Worker Co-ops




T

here
are around 300 worker-owned businesses in the United States, totaling
about 10,000 workers, according to recent figures from the Grassroots
Economic Organizing newsletter, the movement’s major organ.
CICOPA, the branch of the International Cooperative Association
that promotes worker ownership (which is known by its French acronym)
says some element of worker ownership reaches about 50 million people
worldwide. 


Still,
worker-owned businesses represent only a tiny slice of the United
States’ economy. But that, democratic workplace advocates maintain,
can change. Leaders from Midwest worker cooperatives gathered mid-April
2003 at the University of Wisconsin’s Madison campus to talk
through plans for a national worker cooperative federation and strategies
to gain prominence on national and regional stages.
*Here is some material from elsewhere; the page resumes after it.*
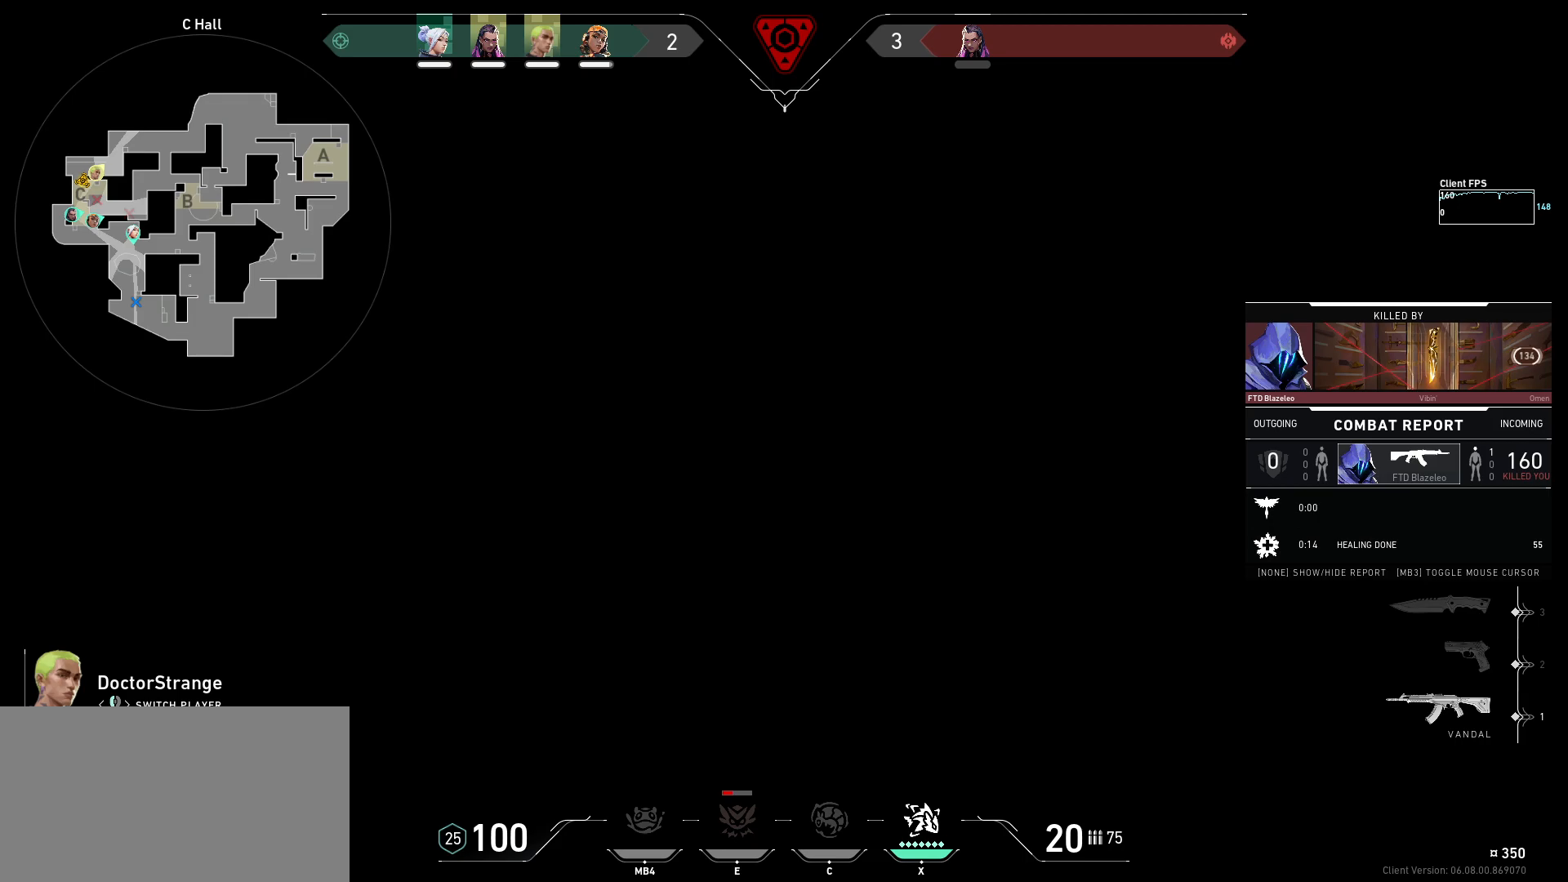
Gameplay with keyboard and mouse; each line is a JSON object with the keys and mouse buttons held at the frame after it. "events" lists presses ("down") and releases ("up") of "a", "ctrl", "d", "e", "q", "s", "shift", "space", "w", "mouse_left", "mouse_wheel", "mouse_right", "mouse_mb4" and "mouse_mb5" between this image and that frame as [ms after this image, input, new state], when the widget could be followed in between. "mouse_left", "mouse_wheel", "mouse_right", "mouse_mb4", "mouse_mb5" = the "left", "wheel", "right", "mb4", "mb5" buttons of the "mouse" list. No other keys are recorded. "wheel" means that the mouse wheel is clicked or scrolled. Mouse movement is not recorded.
{"keys": [], "mouse": [], "events": [[183, "mouse_left", "down"], [300, "mouse_left", "up"]]}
The Madison
meeting followed conferences on both coasts last year, the first
gatherings of worker co-ops in decades.  


A
good share of the weekend conference in Madison, though, was devoted
to discussions of basic business finances and mechanisms for handling
interpersonal conflict—the nuts-and-bolts sharing that shows
how far the concept of worker cooperatives and the alternative economy
they represent has come and how far it has to go.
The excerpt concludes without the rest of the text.